Up until about 4:15 p.m., this was a pretty good day.
Afterwards? Not so much.
Some disappointing news on the job front led me out into the afternoon toward pick up duty for Betty and Boo. I was not (to put it mildly) in the mood to argue with my offspring about my choice of dinner selections (yes, we’re having pasta again; deal with it) nor anything else for that matter.
Which is how I almost missed what greeted me at summer camp.
I walked into a scene that would have been unimaginable not all that long ago – but one that I almost allowed my temporary frustration and my festering anger to allow me to miss. There, on a carpet with half a dozen (at least) other kids and teacher, was my son.
Playing a game.
But wait, you guys. Wait.
It gets better.
“Mom,” he says. “Can I finish up this game before we go?”
You’re damn right you can, kiddo.
As I said, the magnitude of this didn’t register with me until after I drove (just so) slightly over the speed limit to the summer camp, Bruce Springsteen’s “Lonesome Day” blaring from my car speakers at top volume.
Until after I banged the pots and pans together to boil rigatoni and microwave tomato sauce, because that’s all I could muster up the brainpower for as dinner.
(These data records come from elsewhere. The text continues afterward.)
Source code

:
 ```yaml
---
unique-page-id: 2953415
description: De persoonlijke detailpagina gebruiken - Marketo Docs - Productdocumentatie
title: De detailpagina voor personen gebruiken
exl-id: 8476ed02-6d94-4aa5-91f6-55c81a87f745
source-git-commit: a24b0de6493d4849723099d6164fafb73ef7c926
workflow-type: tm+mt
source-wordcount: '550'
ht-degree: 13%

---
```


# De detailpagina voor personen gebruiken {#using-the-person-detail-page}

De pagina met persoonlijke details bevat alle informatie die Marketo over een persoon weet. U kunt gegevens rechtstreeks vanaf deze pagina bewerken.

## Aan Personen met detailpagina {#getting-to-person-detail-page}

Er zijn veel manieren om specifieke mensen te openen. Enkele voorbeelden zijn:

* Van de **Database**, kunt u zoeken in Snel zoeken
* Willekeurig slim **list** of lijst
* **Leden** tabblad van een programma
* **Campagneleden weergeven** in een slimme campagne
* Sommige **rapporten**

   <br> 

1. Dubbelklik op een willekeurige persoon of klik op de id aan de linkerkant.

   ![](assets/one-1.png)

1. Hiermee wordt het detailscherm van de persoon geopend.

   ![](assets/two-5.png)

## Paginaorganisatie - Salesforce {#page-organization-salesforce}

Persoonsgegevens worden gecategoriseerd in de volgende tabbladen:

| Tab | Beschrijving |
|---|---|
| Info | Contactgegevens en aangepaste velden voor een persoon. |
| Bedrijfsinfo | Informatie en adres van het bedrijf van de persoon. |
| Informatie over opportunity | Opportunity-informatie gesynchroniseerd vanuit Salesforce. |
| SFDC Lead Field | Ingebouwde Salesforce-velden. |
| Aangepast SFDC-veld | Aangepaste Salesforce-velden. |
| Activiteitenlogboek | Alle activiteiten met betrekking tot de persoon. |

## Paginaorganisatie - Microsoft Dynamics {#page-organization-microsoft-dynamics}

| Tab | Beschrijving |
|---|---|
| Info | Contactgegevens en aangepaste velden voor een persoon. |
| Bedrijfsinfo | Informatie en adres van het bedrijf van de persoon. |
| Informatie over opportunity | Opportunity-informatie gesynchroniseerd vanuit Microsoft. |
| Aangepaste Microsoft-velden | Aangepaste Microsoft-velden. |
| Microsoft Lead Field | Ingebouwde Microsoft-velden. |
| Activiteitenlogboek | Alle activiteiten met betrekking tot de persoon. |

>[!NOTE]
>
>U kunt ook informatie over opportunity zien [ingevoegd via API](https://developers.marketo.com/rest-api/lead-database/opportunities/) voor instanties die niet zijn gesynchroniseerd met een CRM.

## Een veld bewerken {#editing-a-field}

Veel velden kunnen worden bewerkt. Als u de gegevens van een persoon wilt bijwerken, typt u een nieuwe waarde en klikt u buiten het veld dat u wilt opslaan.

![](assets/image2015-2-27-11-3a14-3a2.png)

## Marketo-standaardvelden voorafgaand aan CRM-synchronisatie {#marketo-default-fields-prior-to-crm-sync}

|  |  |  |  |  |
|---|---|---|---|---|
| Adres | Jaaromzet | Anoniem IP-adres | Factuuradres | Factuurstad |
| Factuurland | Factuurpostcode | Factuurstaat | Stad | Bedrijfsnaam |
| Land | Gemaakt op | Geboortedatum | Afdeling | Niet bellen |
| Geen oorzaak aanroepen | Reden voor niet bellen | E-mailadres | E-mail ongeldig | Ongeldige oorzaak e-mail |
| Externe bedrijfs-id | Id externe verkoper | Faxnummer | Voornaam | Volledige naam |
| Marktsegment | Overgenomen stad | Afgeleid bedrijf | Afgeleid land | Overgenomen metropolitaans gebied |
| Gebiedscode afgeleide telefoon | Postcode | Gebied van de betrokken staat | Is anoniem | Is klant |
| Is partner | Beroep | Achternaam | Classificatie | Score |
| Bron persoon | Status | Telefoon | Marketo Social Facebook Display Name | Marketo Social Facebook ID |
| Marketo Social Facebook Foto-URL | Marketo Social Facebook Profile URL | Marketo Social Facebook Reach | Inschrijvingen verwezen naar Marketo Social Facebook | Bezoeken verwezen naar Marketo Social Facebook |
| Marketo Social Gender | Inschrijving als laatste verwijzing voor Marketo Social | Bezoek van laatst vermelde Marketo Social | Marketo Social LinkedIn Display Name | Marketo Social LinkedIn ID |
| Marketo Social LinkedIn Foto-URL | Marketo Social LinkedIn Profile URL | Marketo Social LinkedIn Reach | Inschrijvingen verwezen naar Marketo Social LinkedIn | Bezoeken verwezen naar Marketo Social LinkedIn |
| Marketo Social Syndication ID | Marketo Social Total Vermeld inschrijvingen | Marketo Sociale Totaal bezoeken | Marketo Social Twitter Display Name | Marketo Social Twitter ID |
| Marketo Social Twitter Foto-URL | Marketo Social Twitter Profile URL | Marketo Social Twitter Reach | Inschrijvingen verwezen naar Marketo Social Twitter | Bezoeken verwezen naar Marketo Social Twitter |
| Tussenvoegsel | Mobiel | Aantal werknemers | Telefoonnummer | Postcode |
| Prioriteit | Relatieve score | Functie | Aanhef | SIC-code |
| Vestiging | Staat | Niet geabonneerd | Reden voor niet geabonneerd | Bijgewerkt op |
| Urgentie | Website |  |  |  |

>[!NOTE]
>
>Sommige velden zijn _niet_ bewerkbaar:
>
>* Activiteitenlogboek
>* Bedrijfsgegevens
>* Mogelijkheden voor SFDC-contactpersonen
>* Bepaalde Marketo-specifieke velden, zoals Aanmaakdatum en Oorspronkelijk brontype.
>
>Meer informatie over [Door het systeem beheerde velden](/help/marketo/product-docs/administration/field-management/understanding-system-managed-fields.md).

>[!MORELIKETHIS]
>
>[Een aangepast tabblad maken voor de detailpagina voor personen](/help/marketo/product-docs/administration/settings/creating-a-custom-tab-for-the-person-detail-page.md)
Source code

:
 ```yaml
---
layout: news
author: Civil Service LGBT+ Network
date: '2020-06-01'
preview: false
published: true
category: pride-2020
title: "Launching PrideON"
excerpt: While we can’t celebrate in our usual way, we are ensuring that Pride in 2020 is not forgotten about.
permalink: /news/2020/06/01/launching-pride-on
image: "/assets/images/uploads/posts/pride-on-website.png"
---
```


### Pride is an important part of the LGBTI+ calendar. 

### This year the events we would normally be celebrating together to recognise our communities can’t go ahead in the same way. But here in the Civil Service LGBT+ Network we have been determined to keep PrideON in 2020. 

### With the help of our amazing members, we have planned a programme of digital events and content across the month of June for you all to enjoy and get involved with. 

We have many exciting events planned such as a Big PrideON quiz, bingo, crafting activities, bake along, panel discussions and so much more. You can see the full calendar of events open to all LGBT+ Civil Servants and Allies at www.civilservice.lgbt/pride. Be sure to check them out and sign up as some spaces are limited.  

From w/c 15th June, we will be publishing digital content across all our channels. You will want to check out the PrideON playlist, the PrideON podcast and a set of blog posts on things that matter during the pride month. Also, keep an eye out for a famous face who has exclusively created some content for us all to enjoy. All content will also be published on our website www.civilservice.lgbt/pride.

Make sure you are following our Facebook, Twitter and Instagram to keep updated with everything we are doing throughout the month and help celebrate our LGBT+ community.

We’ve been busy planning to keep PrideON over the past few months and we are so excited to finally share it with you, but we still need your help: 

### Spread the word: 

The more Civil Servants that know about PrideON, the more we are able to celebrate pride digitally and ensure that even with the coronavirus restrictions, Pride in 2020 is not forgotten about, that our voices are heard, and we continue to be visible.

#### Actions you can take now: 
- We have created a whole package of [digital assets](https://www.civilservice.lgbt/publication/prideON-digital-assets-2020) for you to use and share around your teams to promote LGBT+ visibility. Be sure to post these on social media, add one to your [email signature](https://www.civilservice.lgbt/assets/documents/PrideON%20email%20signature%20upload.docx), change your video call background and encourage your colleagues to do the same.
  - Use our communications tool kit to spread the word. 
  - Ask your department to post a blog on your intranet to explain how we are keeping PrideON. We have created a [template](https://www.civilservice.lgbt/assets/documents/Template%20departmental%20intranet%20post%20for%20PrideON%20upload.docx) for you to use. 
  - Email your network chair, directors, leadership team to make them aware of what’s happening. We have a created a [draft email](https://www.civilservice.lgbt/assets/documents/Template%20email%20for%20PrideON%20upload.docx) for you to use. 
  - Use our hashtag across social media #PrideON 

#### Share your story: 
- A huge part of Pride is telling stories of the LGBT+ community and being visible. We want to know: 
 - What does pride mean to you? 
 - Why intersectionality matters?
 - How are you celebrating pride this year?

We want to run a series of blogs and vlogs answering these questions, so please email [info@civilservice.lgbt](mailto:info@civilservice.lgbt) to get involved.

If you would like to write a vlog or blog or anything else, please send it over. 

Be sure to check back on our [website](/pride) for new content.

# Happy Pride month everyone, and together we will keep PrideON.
Until after I poured myself a glass of Merlot and then another.
Until after I sat myself down on the deck to talk sensibly to The Husband and get my game face on for another day.
Sometimes it takes us a little while to realize what’s important, what’s right there in front of us.
My kid sat down with others and PLAYED A GAME TODAY.
What did it take for that to happen, I wondered. How many years, how many therapy sessions, how many teachers? How much work?
If he can do that, overcome all those odds which were surely stacked against him, then surely I can overcome mine.